= LISTED RECORDS =
========================================================================

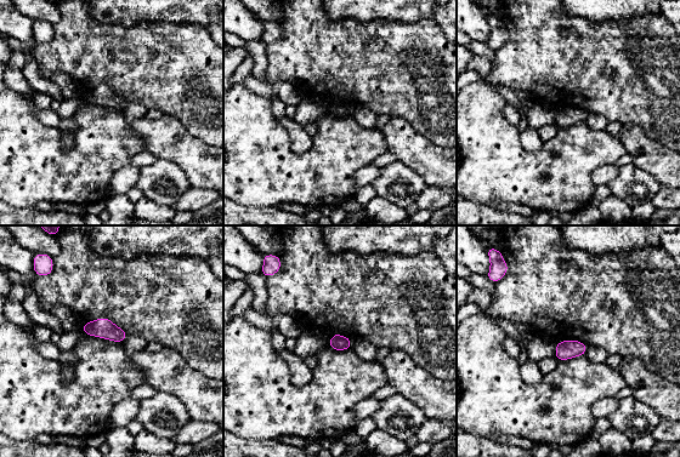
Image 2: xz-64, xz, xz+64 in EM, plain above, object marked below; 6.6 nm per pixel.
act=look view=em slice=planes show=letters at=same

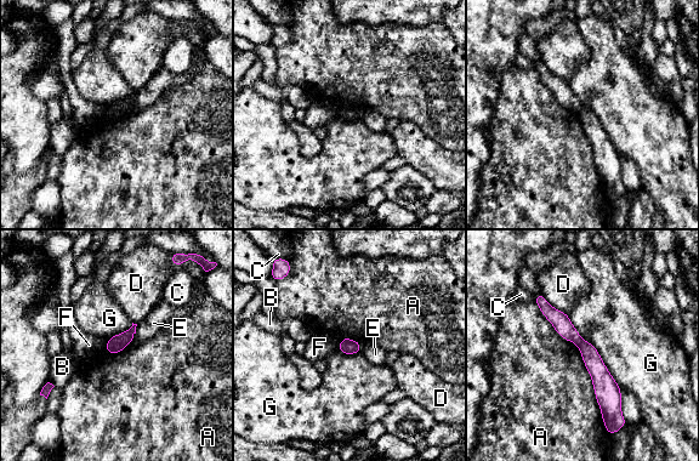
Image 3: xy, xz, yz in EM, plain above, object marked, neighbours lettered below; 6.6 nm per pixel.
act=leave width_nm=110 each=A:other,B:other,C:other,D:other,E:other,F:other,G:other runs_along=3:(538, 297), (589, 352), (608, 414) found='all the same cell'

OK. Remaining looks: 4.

========================================================================

= ACTION ITEM =
Exactly as written, give the entries above again, with no images.

= RESPONSE FOR THIS EXERCISE =
Image 2: xz-64, xz, xz+64 in EM, plain above, object marked below; 6.6 nm per pixel.
act=look view=em slice=planes show=letters at=same

Image 3: xy, xz, yz in EM, plain above, object marked, neighbours lettered below; 6.6 nm per pixel.
act=leave width_nm=110 each=A:other,B:other,C:other,D:other,E:other,F:other,G:other runs_along=3:(538, 297), (589, 352), (608, 414) found='all the same cell'

OK. Remaining looks: 4.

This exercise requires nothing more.